> **Dataset extract**:
"""
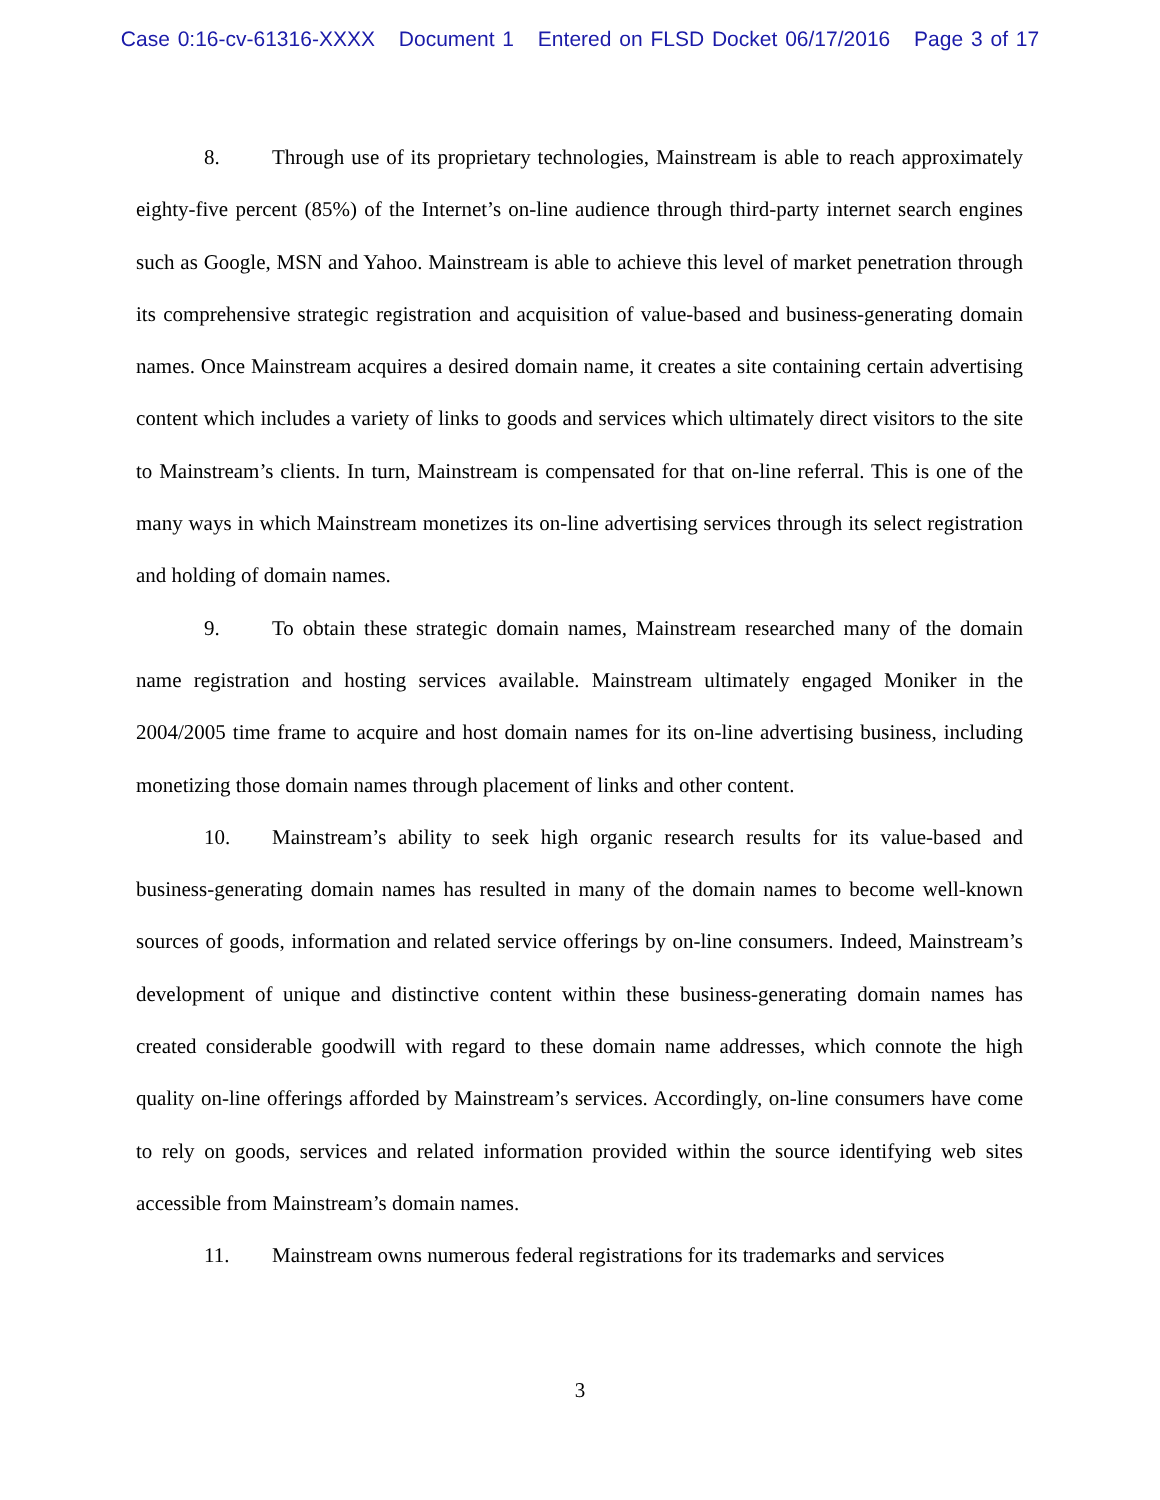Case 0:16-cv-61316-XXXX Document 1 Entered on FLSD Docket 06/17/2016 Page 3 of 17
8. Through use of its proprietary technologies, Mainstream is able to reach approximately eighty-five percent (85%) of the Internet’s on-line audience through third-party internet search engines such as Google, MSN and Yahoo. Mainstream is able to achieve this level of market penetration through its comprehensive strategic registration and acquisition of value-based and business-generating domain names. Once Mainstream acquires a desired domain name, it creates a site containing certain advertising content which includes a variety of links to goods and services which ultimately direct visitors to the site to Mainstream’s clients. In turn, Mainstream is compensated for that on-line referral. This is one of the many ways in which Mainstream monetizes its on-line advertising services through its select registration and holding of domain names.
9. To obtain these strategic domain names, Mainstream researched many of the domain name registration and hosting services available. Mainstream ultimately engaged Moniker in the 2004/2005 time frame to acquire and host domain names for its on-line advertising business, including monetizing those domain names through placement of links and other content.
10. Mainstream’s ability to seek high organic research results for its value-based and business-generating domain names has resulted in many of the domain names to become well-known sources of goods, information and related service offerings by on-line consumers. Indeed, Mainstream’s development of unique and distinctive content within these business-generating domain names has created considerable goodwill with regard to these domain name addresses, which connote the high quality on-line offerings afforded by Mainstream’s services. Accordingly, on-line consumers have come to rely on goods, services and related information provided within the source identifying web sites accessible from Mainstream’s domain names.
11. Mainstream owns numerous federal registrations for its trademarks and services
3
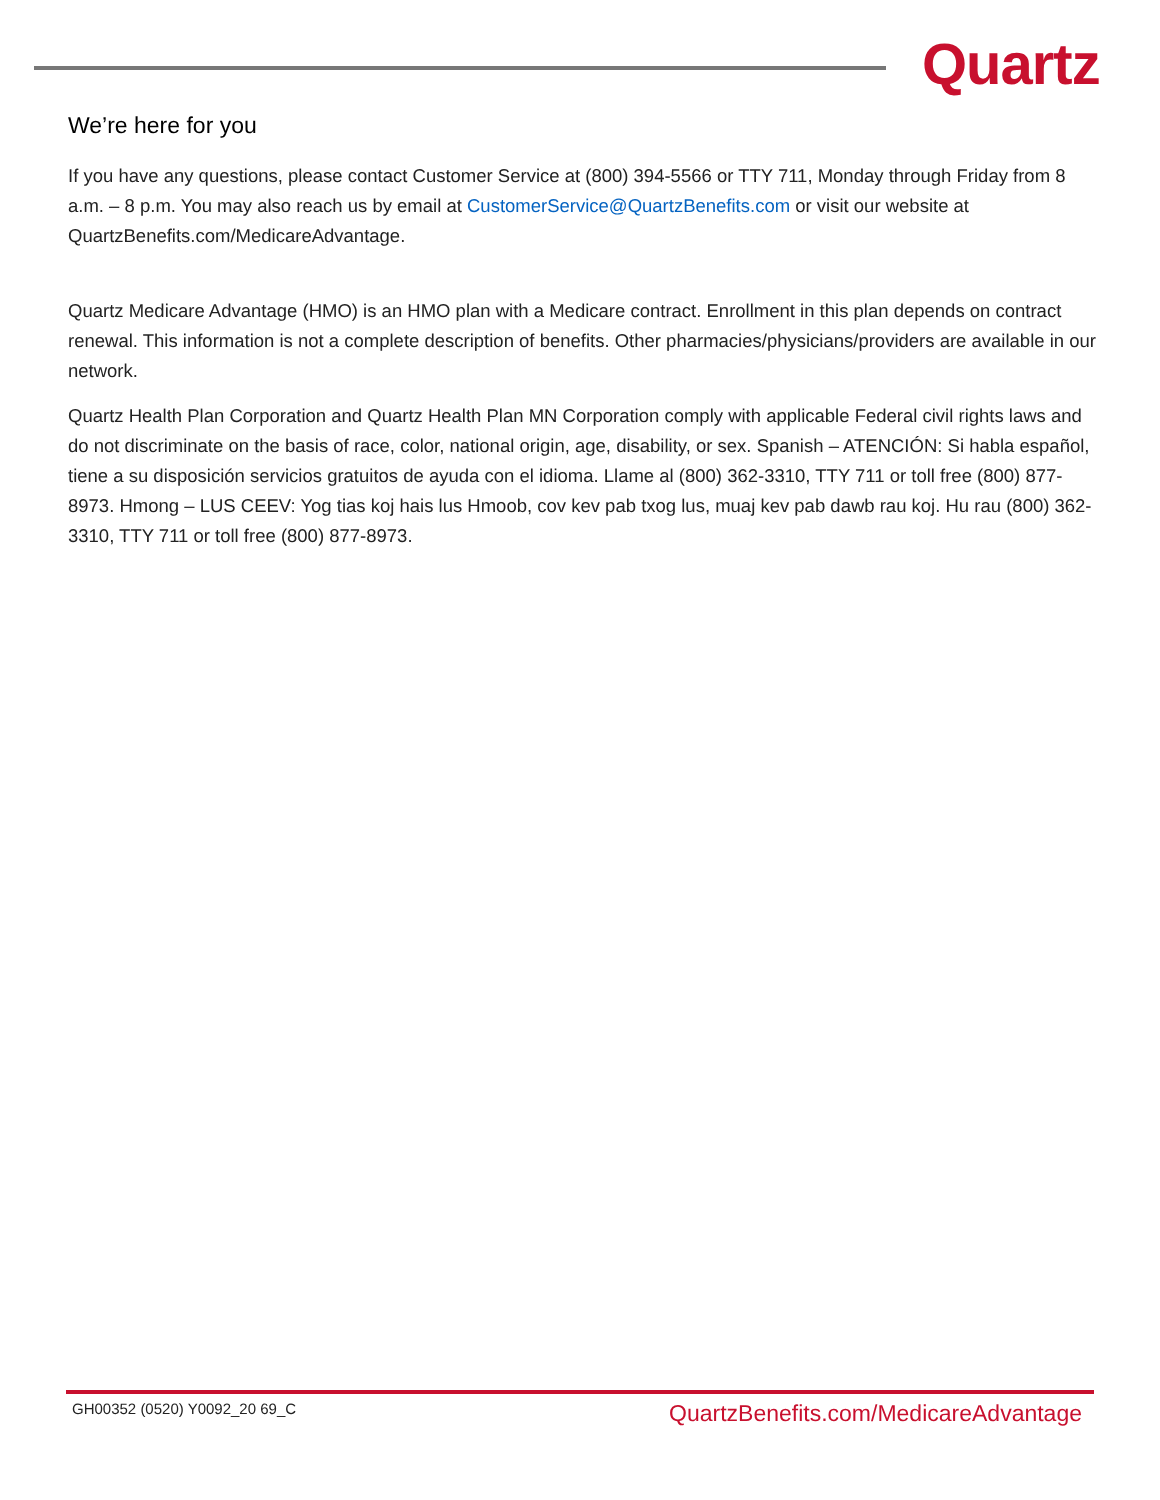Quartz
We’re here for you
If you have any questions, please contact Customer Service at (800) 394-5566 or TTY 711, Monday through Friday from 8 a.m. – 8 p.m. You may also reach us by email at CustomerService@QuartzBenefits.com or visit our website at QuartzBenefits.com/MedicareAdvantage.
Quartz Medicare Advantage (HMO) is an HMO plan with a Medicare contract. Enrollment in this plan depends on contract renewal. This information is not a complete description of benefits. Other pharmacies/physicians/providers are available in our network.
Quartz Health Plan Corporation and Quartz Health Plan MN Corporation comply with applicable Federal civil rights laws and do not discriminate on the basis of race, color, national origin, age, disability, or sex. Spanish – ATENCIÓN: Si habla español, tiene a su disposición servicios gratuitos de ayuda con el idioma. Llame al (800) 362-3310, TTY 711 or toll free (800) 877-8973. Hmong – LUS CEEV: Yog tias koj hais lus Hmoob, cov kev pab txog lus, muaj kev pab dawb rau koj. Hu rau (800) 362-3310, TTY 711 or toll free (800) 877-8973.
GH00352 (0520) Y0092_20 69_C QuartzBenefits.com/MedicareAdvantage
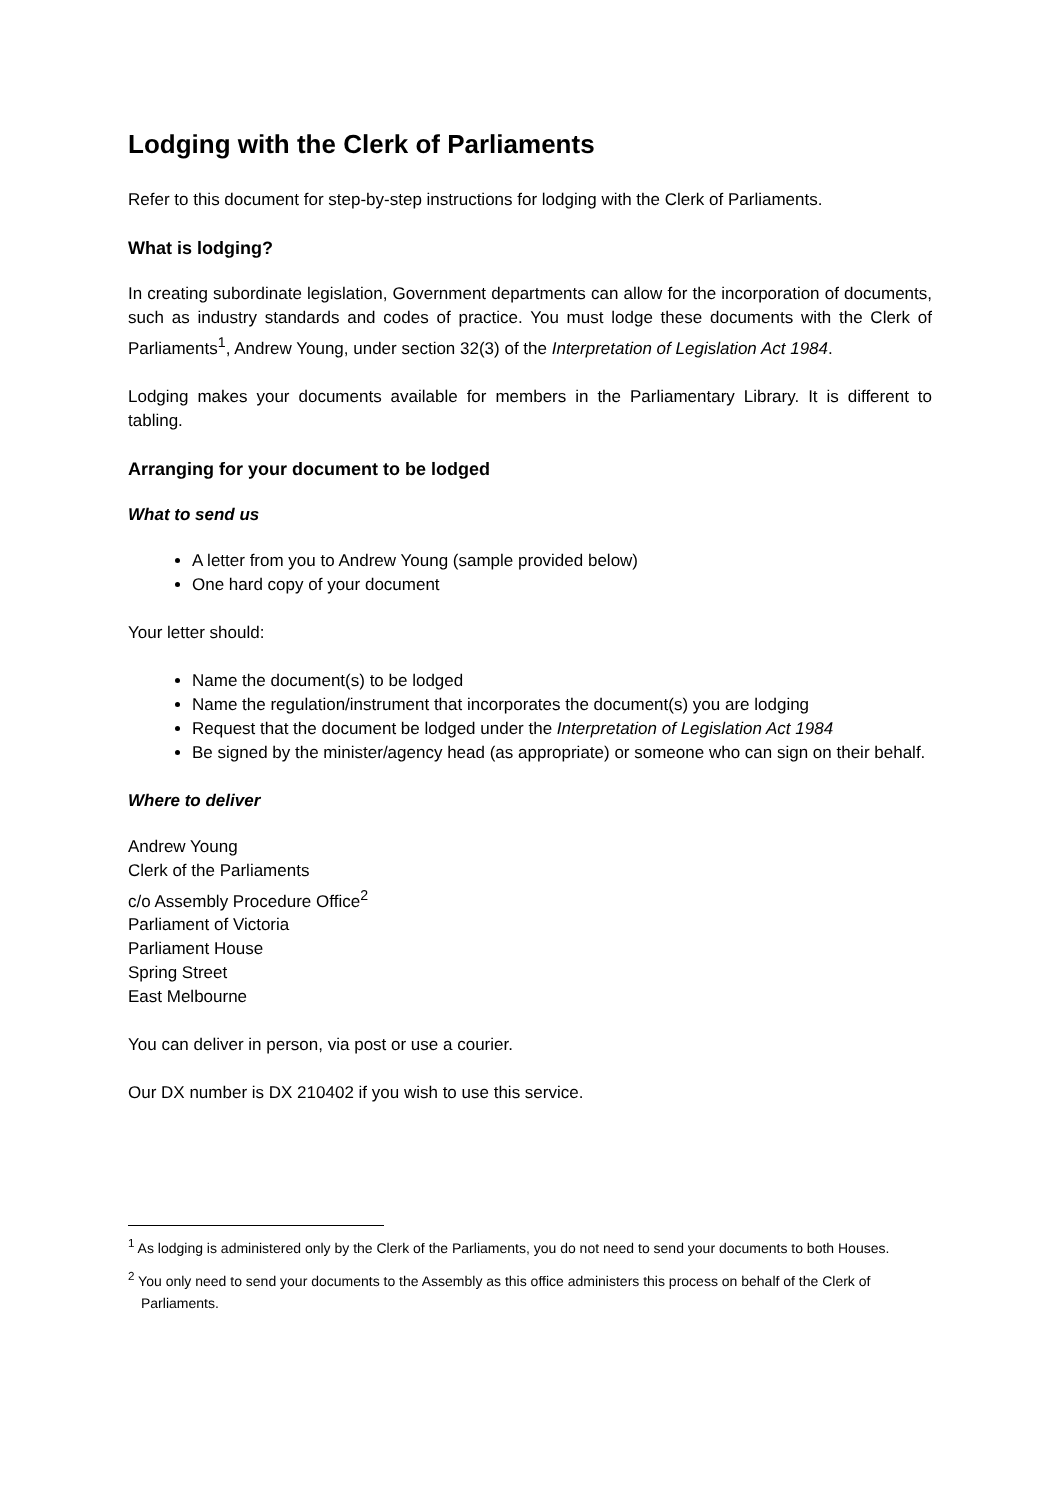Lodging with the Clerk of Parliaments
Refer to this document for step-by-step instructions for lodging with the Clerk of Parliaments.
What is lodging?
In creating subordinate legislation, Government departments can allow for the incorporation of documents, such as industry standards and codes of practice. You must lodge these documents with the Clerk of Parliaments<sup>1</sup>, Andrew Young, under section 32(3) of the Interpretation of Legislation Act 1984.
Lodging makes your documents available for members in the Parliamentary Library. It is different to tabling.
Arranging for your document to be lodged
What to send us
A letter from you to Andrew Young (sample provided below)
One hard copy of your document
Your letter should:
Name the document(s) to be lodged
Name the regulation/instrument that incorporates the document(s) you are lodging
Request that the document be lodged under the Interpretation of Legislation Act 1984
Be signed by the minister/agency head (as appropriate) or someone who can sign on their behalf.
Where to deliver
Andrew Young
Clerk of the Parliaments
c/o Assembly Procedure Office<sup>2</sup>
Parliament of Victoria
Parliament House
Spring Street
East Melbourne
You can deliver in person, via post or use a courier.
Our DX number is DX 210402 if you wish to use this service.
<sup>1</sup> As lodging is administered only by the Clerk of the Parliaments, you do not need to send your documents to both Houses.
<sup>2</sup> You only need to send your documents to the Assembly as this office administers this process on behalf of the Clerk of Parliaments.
"""
> **Task directions**: Pull each line containing the word "Assembly" out of the data above.

> **Written solution**:
c/o Assembly Procedure Office<sup>2</sup>
<sup>2</sup> You only need to send your documents to the Assembly as this office administers this process on behalf of the Clerk of Parliaments.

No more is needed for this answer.